Hannah Hill helped her husband at the station when he was sick as she noted in her testimony in 1950 before a subcommittee of Congress considering a bill to increase the pensions paid widows of Coast Guardsmen:
There was nobody but the two of us. When he became ill, I walked one mile, night and morning, and climbed 81 feet in the tower, straight up, and lit it at night and put it out in the morning. During that time, we had a storm and the back went out, and I walked a two-by-four 48 feet across there, with no supports to hold on, and climbed the tower and kept that light lit the whole time. That was during the epidemic.
The turnover of keepers at Baker Range came to end around 1925, when the lights were automated. A steel skeleton tower fitted with a white slatted daymark was placed near the southern tip of Reedy Island to serve as the new front light for Baker Range. This light, positioned 1.9 miles south of the rear tower, remains active. The mechanism for raising and lowering the rear light on the rear tower has been removed, and Coast Guard crews must now make a harrowing climb up a narrow ladder to service the beacon, which is powered by an electric cable.

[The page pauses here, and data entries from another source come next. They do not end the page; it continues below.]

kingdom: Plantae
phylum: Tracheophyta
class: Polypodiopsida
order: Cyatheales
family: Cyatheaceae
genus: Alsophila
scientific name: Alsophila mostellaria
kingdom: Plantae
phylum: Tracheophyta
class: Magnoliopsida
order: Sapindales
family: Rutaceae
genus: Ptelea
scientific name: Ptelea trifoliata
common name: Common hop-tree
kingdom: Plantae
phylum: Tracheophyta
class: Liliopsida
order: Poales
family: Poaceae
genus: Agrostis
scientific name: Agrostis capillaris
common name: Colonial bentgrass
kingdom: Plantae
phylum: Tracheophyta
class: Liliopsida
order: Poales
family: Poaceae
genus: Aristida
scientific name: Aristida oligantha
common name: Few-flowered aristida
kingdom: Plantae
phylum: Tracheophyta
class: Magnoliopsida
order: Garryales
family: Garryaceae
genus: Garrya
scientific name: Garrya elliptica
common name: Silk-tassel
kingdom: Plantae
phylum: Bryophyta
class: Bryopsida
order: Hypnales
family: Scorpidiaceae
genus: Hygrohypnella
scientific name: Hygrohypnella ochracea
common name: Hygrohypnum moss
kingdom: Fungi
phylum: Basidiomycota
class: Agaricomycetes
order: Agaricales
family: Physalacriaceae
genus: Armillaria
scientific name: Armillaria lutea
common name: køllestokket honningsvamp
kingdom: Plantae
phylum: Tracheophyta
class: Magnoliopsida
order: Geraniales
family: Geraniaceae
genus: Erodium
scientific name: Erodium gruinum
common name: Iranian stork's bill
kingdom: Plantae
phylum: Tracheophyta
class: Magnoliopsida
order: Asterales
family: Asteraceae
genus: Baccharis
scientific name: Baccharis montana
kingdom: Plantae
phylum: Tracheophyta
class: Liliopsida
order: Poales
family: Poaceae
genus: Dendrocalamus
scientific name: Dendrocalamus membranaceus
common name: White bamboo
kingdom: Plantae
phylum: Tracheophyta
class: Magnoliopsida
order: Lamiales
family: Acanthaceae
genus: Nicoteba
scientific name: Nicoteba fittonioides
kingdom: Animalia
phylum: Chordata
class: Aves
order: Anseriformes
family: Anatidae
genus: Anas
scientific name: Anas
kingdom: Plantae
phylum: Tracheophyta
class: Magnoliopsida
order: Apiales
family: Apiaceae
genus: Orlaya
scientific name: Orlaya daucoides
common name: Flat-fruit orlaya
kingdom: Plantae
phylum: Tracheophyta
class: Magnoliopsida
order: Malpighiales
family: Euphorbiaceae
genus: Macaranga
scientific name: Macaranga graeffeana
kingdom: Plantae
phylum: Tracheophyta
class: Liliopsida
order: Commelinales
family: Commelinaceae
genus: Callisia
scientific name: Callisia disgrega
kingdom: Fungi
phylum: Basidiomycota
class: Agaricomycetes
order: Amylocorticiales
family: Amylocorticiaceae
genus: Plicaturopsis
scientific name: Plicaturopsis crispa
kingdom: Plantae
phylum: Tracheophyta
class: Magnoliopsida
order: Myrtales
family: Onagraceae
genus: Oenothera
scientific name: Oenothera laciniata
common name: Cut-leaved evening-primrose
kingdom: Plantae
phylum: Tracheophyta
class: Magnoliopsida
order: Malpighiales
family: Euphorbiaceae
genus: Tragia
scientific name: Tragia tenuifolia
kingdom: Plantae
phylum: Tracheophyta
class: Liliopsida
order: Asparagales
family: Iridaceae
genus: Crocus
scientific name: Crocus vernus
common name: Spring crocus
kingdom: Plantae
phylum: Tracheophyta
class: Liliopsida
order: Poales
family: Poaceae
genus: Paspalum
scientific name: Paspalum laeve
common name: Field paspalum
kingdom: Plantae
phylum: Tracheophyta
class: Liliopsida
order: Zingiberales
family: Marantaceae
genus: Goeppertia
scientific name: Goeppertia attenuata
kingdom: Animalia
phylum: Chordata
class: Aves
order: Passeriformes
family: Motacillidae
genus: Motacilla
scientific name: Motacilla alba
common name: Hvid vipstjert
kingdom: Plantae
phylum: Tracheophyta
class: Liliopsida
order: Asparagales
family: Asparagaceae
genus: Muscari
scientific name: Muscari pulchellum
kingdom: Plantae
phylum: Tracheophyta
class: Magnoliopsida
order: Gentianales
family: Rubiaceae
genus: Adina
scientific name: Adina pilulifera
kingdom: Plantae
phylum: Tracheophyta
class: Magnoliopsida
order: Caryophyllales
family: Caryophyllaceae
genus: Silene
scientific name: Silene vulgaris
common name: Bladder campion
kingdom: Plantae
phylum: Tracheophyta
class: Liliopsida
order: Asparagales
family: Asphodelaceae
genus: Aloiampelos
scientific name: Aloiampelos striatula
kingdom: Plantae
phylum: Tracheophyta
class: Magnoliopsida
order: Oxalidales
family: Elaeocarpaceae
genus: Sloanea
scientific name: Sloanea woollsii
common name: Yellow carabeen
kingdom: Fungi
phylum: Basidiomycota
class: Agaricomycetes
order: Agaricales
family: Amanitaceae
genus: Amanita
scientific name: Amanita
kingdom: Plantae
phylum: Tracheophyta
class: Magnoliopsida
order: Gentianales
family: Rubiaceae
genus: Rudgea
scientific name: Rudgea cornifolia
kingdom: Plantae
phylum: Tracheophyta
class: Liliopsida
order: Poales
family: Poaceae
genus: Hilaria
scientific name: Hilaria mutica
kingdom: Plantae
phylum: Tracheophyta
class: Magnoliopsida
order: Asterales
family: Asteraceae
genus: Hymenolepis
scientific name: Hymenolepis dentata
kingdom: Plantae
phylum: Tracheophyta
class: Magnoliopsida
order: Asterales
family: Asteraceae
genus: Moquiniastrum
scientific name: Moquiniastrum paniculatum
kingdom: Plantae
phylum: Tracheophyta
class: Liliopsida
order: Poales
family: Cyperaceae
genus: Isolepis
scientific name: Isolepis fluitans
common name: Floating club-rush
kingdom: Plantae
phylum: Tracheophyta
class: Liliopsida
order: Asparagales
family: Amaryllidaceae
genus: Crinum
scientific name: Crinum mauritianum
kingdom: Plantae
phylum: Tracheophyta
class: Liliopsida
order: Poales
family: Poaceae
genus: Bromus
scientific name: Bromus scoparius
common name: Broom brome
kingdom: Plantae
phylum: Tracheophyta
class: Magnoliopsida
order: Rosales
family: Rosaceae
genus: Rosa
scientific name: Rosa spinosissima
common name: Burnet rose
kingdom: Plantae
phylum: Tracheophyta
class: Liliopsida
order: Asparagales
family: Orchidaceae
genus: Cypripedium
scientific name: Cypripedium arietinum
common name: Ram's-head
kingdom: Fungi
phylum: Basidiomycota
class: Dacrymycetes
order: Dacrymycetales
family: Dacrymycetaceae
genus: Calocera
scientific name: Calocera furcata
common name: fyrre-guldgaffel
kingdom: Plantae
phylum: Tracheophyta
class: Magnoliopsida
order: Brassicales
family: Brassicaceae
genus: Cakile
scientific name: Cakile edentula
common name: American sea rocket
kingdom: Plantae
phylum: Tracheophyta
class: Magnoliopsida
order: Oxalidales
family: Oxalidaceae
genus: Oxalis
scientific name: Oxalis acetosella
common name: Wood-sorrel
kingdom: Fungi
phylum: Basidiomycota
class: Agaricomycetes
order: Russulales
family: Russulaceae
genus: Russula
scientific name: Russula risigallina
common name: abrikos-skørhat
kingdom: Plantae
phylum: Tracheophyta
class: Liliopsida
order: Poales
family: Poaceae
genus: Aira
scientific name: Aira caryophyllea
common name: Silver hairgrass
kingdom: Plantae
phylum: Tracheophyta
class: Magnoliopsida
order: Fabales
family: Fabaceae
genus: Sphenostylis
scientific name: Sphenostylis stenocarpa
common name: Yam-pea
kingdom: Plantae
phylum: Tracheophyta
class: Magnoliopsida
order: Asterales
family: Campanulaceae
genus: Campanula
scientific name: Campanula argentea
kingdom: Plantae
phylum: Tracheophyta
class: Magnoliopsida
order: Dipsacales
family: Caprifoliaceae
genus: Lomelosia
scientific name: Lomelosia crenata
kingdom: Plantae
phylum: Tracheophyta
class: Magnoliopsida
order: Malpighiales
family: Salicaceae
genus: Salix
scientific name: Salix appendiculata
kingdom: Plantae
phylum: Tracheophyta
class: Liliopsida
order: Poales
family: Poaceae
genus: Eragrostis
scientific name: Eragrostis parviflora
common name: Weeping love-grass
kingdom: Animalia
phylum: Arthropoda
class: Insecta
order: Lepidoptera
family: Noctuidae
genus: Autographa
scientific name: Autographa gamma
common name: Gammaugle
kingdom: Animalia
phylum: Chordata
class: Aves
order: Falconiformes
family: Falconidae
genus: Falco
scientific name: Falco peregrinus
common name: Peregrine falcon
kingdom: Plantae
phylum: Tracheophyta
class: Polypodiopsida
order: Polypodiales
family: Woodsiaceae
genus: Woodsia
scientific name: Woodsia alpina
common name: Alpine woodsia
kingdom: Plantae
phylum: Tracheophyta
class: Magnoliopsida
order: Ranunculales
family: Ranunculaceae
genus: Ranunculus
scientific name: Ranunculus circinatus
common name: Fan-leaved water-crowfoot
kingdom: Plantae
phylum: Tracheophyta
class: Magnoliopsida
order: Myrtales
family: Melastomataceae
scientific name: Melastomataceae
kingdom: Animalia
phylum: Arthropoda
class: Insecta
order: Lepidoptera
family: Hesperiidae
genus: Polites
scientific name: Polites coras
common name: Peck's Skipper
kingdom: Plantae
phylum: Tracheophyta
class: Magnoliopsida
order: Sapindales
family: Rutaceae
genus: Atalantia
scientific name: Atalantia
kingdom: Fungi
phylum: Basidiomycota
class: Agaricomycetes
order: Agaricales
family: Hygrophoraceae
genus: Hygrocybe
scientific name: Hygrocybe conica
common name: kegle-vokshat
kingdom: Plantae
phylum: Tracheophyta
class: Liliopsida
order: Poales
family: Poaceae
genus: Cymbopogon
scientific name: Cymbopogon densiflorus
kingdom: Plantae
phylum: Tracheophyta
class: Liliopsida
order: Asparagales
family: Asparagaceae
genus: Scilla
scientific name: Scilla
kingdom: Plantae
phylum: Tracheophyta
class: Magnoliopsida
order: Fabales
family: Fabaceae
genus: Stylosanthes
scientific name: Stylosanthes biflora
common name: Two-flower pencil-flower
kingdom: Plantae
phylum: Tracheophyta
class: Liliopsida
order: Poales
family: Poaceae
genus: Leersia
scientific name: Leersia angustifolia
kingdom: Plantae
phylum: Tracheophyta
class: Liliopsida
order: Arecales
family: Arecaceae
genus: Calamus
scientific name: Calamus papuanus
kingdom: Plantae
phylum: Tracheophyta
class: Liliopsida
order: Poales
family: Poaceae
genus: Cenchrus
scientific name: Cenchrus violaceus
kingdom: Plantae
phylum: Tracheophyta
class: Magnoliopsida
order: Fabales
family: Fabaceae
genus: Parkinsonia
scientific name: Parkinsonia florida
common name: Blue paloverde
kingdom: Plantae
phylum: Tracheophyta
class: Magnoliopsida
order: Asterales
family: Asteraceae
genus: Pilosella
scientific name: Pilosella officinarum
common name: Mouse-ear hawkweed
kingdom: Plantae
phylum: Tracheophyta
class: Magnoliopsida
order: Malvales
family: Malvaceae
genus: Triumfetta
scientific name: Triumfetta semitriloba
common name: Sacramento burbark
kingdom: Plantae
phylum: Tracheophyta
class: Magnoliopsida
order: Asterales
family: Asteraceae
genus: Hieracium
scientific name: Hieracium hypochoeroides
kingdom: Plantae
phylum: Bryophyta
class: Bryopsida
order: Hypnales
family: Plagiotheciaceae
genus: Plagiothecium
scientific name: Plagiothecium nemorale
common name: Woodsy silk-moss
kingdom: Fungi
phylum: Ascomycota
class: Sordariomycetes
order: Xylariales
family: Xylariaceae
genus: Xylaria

The October 12, 1929 edition of Wilmington’s Evening Journal contained an article informing the public that Baker Front Range Lighthouse and the surrounding 7.85 acres of marshland were being offered to the highest bidder. Irving L. Gill, Superintendent of the Fourth Lighthouse District, was to open the resulting bids at his Philadelphia office at two o’clock on November 20. Whether anyone submitted a bid for the isolated lighthouse is not known, but all that remains at the site of Baker Front Range Lighthouse are the concrete-filled iron pilings that once supported the station’s buildings. The lighthouse could have been relocated and used as a residence or might have just have been demolished on-site.
In 2016, the Coast Guard moved Baker Rear Range Light from the historic tower where it had been for many years to a new modern structure located roughly 3,700 feet south of the historic tower.
Head Keepers: Alex. Johnson (1902 – 1904), William Wilkins (1904), Willard H. Hall (1904 – 1906), Benjamin Burton (1906), Harry F. Hann (1906 – 1908), Harry E. Spencer, Sr. (1908 – 1913), William Harrington (1913 – 1917), Freddie C. Hill (1917 – 1925).